Excerpts from a dataset:
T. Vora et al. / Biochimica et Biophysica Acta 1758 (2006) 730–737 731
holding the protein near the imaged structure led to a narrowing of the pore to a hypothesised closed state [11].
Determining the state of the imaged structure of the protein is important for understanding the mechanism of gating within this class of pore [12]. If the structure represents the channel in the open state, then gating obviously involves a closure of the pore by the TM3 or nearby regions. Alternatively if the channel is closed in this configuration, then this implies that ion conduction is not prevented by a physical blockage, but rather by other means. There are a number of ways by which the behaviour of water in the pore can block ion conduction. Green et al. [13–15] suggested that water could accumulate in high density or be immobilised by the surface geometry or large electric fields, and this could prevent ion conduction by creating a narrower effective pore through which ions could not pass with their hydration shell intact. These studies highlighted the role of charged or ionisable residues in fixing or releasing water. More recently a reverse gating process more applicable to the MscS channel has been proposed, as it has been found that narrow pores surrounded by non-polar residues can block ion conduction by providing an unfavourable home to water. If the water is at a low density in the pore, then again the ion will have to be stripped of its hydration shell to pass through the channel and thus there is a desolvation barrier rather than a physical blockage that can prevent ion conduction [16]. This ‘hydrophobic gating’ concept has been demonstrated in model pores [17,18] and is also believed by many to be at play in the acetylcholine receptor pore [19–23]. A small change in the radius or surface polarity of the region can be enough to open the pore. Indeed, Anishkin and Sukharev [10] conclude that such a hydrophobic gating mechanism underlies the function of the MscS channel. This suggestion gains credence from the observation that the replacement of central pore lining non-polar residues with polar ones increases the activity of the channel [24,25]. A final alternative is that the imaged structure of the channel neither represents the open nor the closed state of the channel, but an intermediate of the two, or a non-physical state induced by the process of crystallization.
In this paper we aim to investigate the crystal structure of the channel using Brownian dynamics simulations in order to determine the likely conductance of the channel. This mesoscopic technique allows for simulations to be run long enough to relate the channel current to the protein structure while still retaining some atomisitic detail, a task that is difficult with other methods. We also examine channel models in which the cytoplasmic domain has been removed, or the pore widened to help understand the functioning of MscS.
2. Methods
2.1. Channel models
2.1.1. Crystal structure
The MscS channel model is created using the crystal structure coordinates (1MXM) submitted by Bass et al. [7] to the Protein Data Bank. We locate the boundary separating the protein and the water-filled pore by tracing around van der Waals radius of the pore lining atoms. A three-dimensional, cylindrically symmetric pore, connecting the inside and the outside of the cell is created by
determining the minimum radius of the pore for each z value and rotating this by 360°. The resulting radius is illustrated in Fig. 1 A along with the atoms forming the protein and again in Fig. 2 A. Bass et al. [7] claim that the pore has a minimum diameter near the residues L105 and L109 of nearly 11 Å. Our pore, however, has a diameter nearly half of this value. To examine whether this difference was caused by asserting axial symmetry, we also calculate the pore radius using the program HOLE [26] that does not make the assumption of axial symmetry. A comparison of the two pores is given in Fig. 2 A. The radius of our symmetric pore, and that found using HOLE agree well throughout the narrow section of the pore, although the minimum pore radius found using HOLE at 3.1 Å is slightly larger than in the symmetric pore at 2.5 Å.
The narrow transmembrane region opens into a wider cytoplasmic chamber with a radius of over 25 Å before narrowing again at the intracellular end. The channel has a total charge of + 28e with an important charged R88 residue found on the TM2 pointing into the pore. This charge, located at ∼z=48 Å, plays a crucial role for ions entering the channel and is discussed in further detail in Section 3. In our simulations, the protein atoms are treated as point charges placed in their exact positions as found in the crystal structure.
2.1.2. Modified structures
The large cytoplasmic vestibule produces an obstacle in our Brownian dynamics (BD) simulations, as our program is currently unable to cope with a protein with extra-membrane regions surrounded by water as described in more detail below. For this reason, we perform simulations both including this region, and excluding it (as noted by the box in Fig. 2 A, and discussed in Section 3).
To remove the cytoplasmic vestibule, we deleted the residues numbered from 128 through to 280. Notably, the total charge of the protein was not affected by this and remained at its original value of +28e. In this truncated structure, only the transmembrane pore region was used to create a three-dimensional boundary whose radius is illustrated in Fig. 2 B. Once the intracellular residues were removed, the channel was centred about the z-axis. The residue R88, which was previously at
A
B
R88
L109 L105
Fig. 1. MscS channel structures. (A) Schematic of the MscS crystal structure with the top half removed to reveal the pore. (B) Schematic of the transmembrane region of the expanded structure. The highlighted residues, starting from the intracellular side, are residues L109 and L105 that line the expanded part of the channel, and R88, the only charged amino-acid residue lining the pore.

* * *

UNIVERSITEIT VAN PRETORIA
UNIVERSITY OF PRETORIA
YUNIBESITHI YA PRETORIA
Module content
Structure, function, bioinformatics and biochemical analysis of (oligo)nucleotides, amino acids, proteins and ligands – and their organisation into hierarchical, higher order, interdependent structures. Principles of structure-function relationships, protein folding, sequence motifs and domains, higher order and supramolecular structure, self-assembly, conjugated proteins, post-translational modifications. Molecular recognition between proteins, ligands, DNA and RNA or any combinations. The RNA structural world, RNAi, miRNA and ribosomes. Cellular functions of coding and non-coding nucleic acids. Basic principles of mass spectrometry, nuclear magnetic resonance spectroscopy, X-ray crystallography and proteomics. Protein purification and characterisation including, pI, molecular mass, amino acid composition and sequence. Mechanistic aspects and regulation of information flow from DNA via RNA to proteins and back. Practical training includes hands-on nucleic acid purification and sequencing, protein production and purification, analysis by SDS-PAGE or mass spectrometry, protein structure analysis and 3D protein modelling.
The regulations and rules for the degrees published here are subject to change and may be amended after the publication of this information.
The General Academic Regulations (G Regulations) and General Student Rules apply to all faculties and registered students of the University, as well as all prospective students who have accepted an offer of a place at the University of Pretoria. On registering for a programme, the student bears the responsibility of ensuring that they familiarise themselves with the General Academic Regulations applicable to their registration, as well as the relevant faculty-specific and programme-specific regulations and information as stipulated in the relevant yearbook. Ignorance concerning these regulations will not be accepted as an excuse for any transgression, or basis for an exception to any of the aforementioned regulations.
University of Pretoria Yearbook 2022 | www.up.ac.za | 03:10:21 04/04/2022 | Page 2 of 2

*Work required:* The range runs from the line above containing "2.1.2. Modified structures" to the line containing "Fig. 1. MscS", inclusive. Restate those lines word for word and no others.

*Written reply:*
2.1.2. Modified structures
The large cytoplasmic vestibule produces an obstacle in our Brownian dynamics (BD) simulations, as our program is currently unable to cope with a protein with extra-membrane regions surrounded by water as described in more detail below. For this reason, we perform simulations both including this region, and excluding it (as noted by the box in Fig. 2 A, and discussed in Section 3).
To remove the cytoplasmic vestibule, we deleted the residues numbered from 128 through to 280. Notably, the total charge of the protein was not affected by this and remained at its original value of +28e. In this truncated structure, only the transmembrane pore region was used to create a three-dimensional boundary whose radius is illustrated in Fig. 2 B. Once the intracellular residues were removed, the channel was centred about the z-axis. The residue R88, which was previously at
A
B
R88
L109 L105
Fig. 1. MscS channel structures. (A) Schematic of the MscS crystal structure with the top half removed to reveal the pore. (B) Schematic of the transmembrane region of the expanded structure. The highlighted residues, starting from the intracellular side, are residues L109 and L105 that line the expanded part of the channel, and R88, the only charged amino-acid residue lining the pore.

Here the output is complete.